_Requirement_
Every line in the entries that holds the word "style" counts toward the answer, which should be a single number.

********************

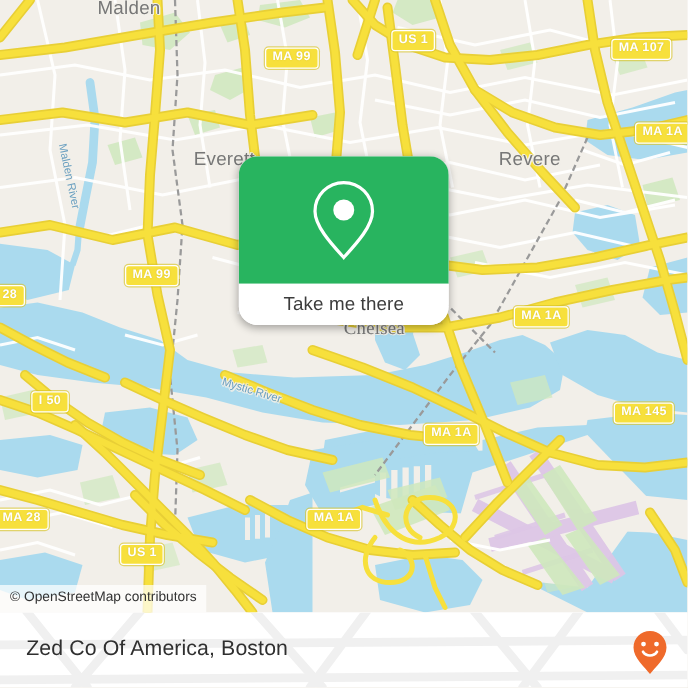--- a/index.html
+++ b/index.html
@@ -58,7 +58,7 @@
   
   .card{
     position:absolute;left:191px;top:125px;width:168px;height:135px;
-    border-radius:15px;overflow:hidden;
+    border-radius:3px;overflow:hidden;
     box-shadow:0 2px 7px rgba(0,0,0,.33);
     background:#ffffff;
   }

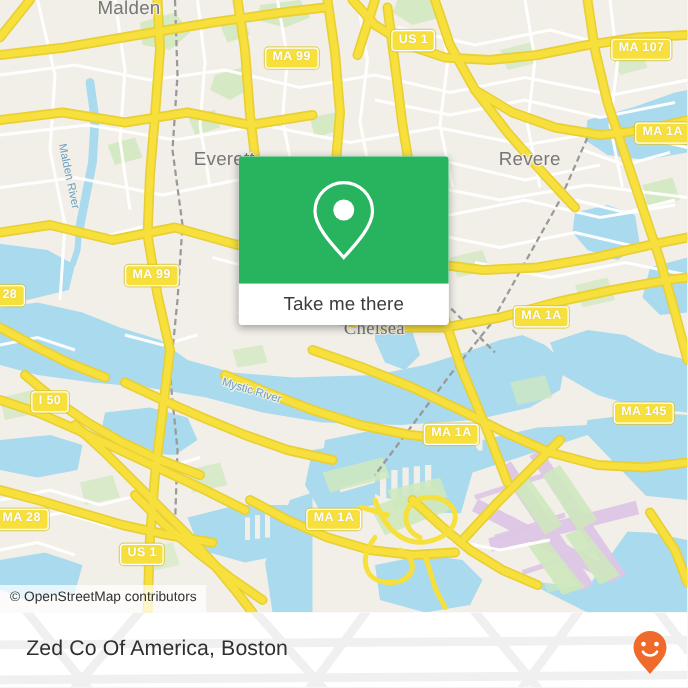--- a/index.html
+++ b/index.html
@@ -333,7 +333,7 @@
     <div class="shield" style="left:-4px;top:228px;">28</div>
     <div class="shield" style="left:411px;top:245px;">MA 1A</div>
     <div class="shield" style="left:25px;top:313px;">I 50</div>
-    <div class="shield" style="left:467px;top:322px;margin-left:24px;">MA 145</div>
+    <div class="shield" style="left:467px;top:299px;">MA 145</div>
     <div class="shield" style="left:339px;top:339px;">MA 1A</div>
     <div class="shield" style="left:-4px;top:407px;">MA 28</div>
     <div class="shield" style="left:96px;top:435px;">US 1</div>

********************

_Exercise result_
8